Recorded data
--- START ---

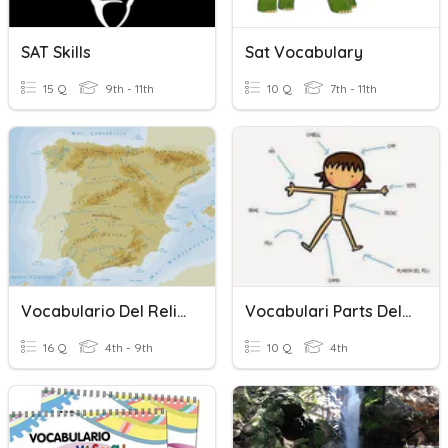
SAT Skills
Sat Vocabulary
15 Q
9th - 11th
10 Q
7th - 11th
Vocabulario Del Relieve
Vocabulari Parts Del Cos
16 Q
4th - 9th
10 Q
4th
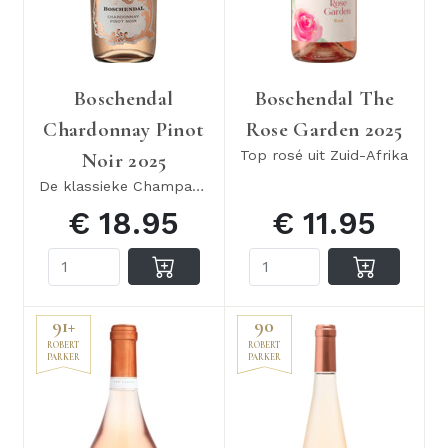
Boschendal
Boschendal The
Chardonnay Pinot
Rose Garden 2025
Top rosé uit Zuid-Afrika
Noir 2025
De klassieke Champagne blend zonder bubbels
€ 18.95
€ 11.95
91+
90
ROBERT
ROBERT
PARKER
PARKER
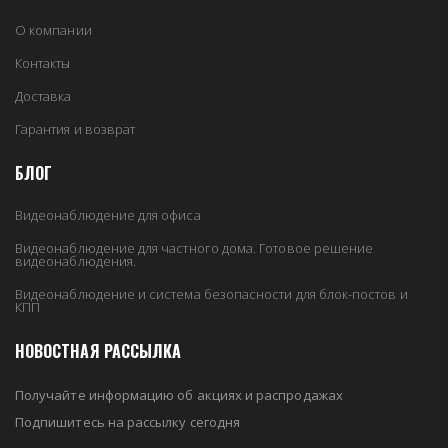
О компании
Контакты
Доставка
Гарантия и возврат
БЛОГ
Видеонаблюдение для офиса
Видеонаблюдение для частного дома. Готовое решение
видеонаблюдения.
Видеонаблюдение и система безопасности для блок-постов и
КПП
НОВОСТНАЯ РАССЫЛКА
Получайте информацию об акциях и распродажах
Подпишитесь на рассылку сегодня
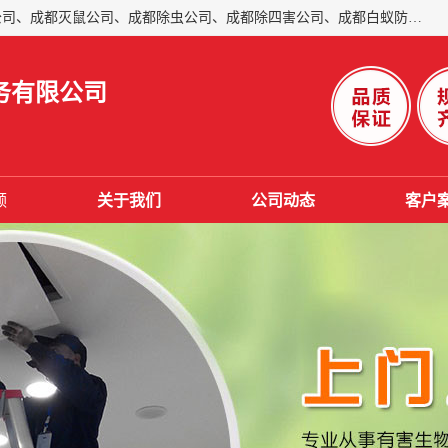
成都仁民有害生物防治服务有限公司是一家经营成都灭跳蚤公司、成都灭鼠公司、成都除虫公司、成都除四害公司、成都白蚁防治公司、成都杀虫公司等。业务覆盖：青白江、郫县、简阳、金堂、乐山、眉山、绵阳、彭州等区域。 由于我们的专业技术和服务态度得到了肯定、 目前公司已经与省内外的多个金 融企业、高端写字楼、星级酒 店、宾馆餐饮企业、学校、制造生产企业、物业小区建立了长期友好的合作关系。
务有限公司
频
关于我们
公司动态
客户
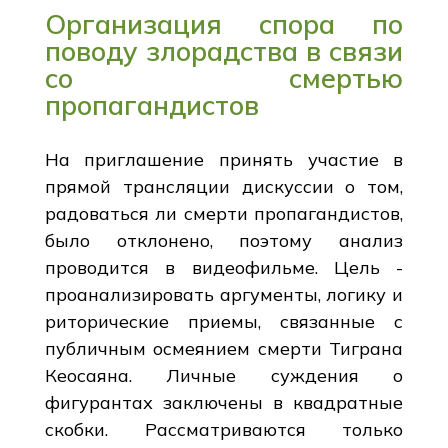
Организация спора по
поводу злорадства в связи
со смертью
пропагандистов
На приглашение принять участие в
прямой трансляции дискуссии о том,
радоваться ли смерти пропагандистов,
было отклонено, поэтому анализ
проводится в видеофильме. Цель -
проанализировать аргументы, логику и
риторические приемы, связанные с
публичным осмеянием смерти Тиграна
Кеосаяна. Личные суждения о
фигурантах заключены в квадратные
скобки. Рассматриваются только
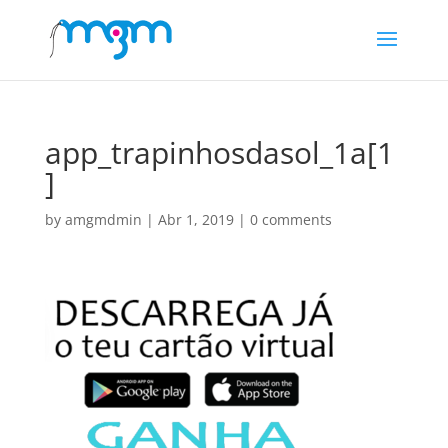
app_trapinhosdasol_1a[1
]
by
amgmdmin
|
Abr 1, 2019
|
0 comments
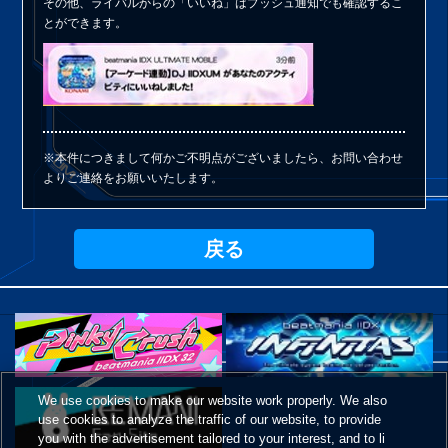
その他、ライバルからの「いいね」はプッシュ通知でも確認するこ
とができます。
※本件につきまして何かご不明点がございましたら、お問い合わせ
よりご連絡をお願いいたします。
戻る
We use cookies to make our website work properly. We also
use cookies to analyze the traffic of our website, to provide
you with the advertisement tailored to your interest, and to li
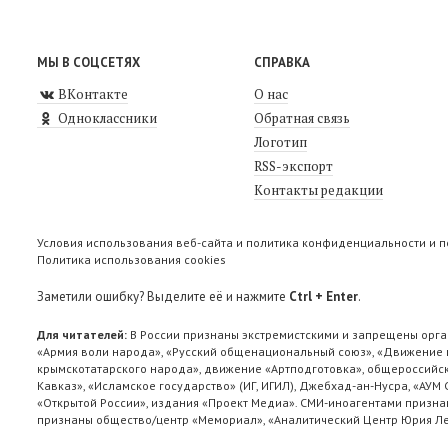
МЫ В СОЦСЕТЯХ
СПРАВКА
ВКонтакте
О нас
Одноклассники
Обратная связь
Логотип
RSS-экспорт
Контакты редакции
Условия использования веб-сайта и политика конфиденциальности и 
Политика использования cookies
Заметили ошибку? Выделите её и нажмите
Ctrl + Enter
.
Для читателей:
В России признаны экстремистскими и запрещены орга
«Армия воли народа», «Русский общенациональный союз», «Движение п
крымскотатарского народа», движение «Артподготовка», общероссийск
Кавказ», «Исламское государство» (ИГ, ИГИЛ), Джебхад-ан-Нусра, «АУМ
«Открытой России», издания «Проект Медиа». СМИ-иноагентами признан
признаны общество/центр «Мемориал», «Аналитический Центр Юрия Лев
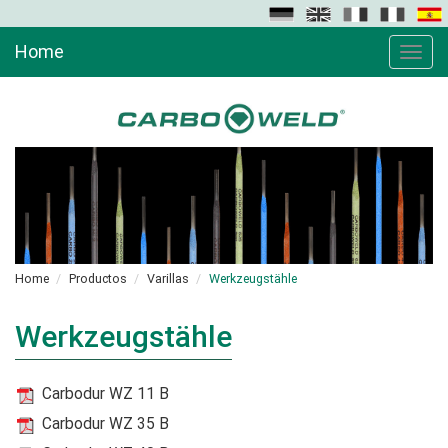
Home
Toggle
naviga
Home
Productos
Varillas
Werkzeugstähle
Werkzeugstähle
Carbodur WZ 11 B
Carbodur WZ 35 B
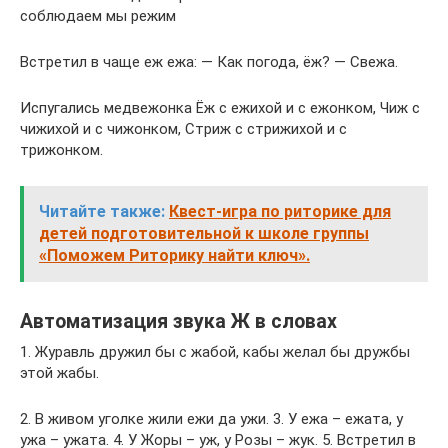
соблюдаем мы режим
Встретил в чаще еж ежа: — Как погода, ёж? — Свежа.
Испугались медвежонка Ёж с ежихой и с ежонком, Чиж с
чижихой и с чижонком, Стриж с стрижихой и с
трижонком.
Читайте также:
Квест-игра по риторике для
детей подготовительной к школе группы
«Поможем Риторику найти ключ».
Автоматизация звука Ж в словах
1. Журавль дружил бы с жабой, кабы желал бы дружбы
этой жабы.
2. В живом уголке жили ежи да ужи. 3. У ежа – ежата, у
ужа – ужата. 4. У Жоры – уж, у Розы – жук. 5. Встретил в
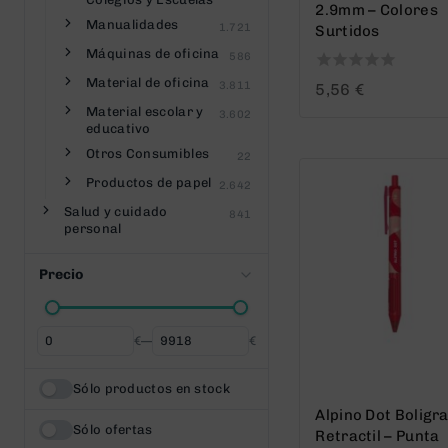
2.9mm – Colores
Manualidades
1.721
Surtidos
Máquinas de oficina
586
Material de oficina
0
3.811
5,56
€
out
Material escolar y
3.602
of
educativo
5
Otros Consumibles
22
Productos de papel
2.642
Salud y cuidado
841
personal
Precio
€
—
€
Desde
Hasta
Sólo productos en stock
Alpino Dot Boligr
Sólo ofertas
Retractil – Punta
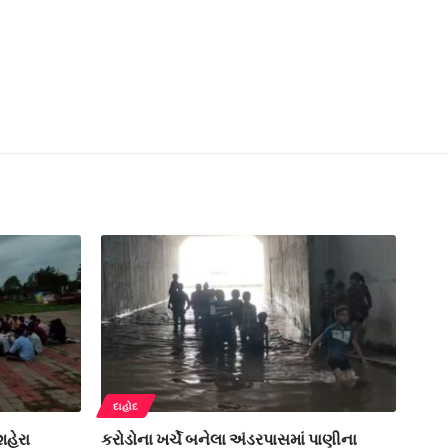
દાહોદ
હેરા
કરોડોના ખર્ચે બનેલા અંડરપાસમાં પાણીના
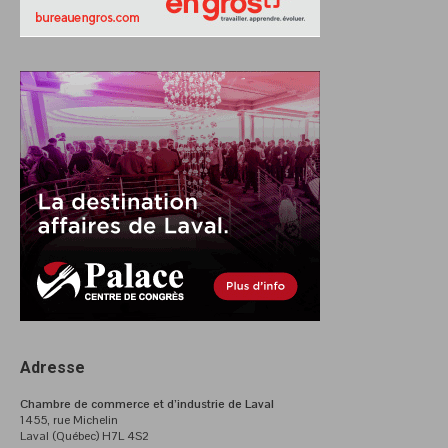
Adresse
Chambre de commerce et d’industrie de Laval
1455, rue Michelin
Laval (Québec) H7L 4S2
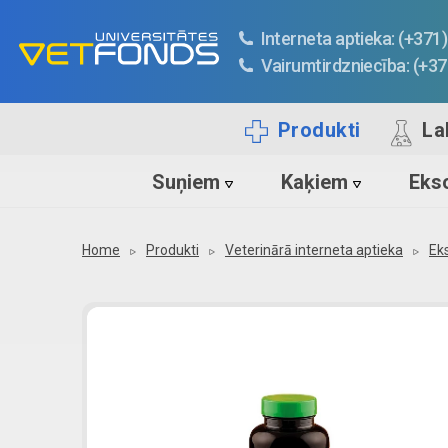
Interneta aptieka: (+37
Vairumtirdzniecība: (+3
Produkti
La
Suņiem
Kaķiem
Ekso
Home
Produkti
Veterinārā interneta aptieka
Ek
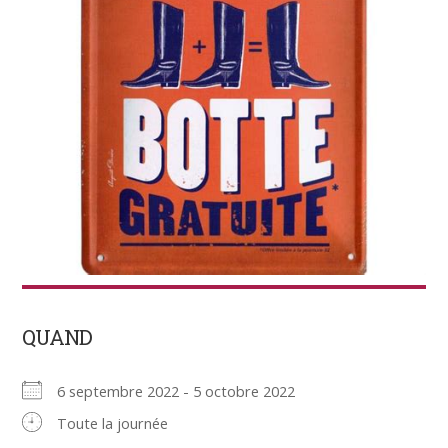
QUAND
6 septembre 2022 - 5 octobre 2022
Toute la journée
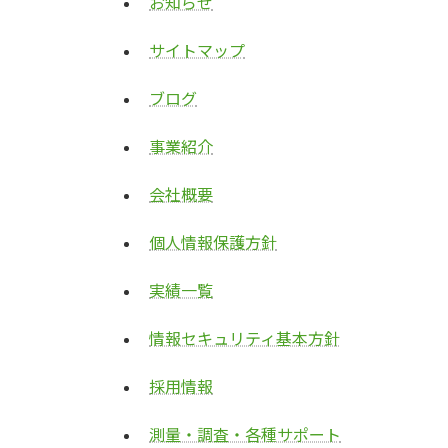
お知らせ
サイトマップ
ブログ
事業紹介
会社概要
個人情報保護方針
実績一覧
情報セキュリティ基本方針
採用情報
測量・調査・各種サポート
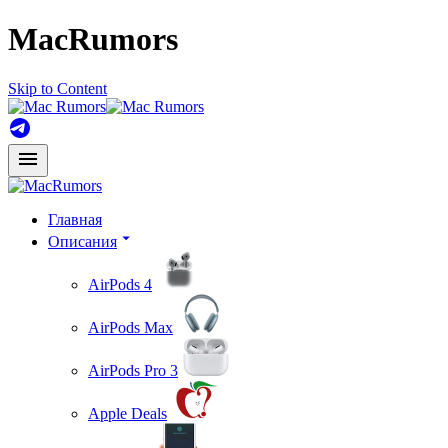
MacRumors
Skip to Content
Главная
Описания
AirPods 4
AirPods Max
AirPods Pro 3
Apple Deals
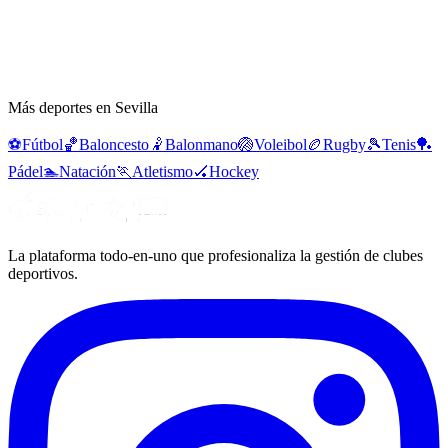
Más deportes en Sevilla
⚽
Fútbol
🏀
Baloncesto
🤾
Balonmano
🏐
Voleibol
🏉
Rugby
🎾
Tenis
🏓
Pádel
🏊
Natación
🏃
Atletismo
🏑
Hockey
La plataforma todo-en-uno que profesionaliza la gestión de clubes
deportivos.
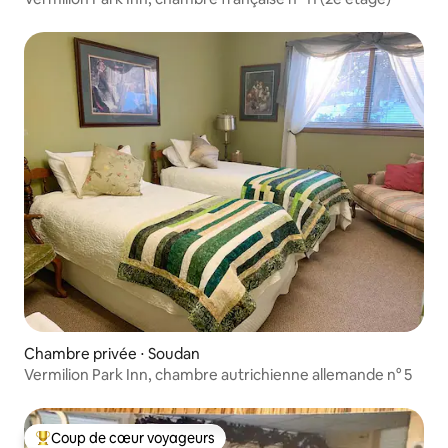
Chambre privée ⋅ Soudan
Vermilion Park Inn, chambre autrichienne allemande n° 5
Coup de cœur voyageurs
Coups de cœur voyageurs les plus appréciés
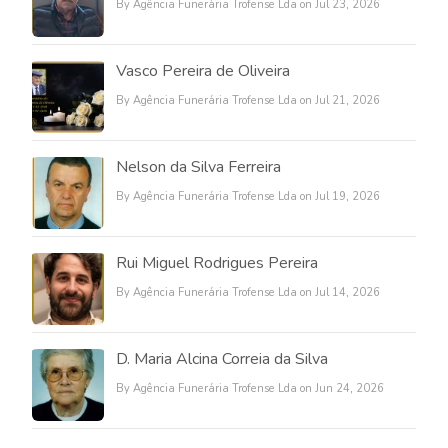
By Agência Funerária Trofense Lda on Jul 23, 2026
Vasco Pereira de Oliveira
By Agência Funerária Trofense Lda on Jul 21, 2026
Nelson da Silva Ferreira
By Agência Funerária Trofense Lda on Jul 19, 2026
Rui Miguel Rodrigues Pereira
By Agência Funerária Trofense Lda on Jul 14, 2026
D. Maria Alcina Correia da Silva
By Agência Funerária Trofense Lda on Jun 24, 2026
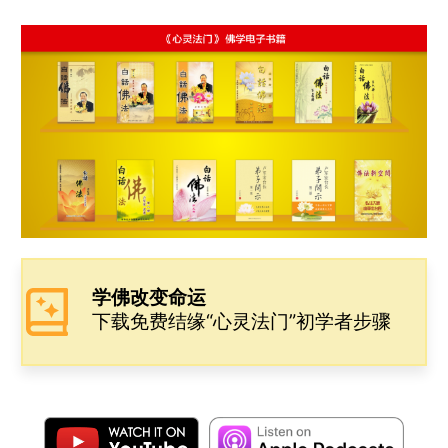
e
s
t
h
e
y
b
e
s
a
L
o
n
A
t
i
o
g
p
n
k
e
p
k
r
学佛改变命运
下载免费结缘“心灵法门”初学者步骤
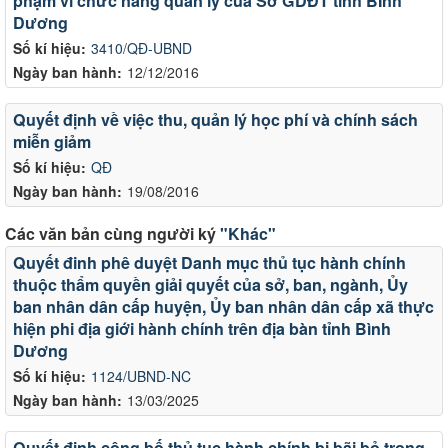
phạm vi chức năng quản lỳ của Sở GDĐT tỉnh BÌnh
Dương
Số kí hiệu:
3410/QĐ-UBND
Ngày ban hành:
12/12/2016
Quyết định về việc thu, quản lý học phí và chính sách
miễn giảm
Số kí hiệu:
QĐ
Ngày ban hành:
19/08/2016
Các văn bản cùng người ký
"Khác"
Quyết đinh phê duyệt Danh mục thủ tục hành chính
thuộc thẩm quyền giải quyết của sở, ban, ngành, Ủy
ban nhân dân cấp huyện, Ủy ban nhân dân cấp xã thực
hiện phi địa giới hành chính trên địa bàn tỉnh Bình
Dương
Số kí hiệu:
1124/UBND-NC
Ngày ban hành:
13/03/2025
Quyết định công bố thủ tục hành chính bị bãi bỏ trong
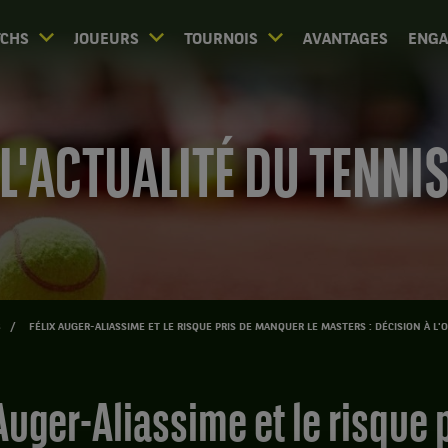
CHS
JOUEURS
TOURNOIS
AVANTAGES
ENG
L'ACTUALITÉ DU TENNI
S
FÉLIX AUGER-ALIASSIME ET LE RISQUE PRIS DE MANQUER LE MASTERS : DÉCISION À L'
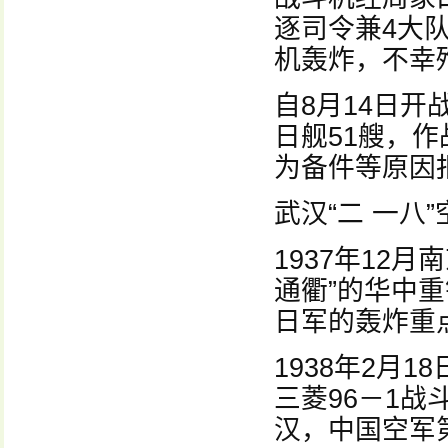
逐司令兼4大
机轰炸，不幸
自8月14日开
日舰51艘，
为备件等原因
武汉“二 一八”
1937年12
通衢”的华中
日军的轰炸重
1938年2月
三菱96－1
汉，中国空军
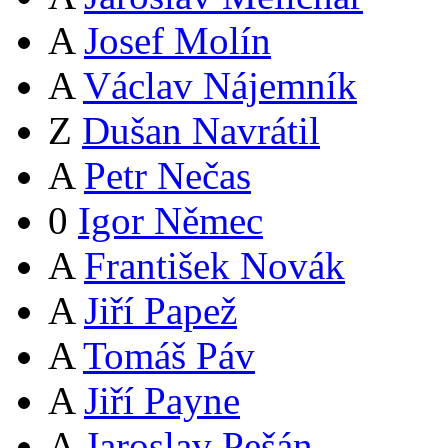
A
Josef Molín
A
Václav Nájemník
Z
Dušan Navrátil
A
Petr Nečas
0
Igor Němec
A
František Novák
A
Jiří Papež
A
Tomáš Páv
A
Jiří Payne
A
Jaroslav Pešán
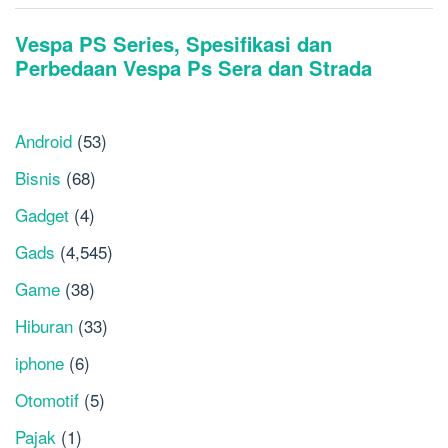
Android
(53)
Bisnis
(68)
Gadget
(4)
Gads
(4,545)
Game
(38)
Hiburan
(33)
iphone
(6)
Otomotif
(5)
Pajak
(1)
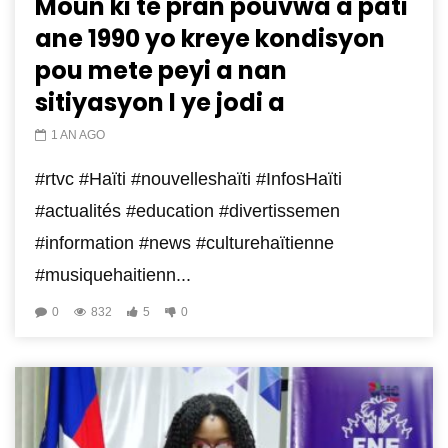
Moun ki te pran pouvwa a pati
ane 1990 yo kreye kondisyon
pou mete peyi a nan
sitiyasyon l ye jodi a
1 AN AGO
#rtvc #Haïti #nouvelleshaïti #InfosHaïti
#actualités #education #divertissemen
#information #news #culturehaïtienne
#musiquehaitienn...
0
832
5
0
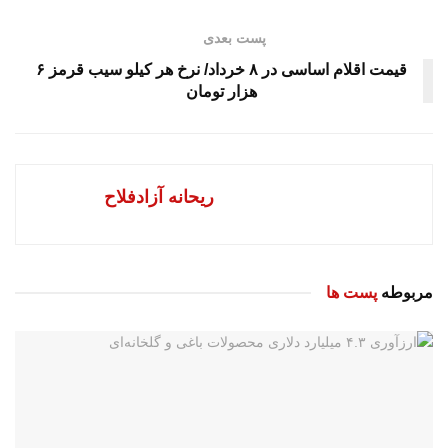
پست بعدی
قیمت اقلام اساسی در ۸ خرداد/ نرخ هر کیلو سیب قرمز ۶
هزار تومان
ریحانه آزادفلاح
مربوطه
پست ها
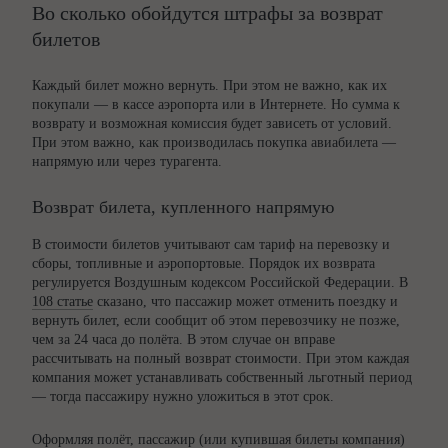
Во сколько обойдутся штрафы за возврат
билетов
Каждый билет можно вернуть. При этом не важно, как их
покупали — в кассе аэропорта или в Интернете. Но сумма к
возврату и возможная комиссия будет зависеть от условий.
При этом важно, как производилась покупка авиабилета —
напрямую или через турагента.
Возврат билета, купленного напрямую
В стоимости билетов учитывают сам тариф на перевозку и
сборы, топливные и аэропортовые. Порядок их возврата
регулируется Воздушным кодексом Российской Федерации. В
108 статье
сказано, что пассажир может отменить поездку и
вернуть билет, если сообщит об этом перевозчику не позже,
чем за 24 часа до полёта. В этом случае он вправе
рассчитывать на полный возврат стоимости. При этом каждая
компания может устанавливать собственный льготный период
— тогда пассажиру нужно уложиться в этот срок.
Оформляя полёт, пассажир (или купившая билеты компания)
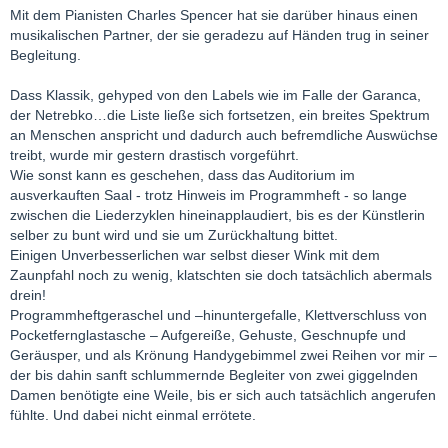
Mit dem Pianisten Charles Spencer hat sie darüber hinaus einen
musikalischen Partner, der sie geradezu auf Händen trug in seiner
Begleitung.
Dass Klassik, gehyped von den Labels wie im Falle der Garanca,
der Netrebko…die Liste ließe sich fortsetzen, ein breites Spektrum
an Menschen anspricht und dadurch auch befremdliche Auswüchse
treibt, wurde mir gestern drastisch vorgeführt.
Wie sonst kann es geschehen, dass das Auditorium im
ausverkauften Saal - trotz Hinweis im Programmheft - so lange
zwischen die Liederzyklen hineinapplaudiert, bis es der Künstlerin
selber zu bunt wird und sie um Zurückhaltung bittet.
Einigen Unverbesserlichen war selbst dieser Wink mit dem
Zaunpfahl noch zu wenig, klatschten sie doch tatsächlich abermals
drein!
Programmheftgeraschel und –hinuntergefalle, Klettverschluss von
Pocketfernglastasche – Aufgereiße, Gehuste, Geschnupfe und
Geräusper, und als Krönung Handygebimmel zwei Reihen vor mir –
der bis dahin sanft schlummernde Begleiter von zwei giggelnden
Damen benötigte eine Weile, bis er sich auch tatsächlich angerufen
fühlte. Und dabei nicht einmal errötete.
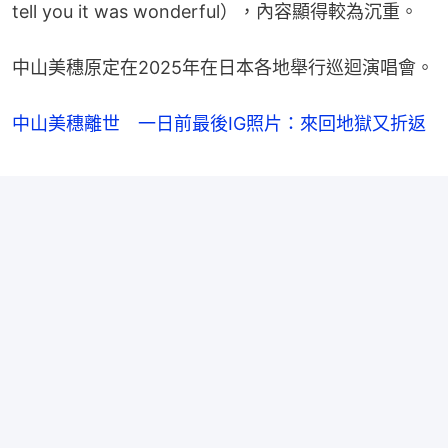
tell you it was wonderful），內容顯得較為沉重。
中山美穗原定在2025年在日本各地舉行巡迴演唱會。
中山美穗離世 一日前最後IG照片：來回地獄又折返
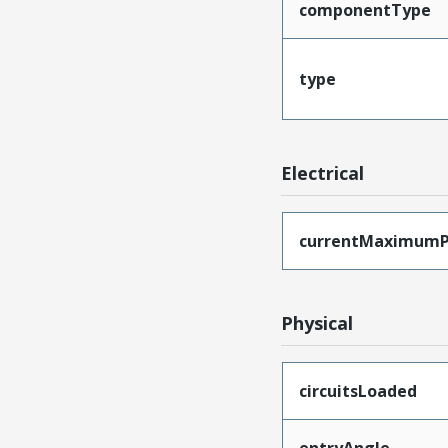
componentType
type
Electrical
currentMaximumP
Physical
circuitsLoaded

--- END ---

Work item => The stretch of entries above that starts with the line containing "Испугались медвежонка Ёж" and goes on through the line containing "1. Журавль дружил" is to be transcribed exactly, and no other line is to be transcribed.

Response to this exercise =>
Испугались медвежонка Ёж с ежихой и с ежонком, Чиж с
чижихой и с чижонком, Стриж с стрижихой и с
трижонком.
Читайте также:
Квест-игра по риторике для
детей подготовительной к школе группы
«Поможем Риторику найти ключ».
Автоматизация звука Ж в словах
1. Журавль дружил бы с жабой, кабы желал бы дружбы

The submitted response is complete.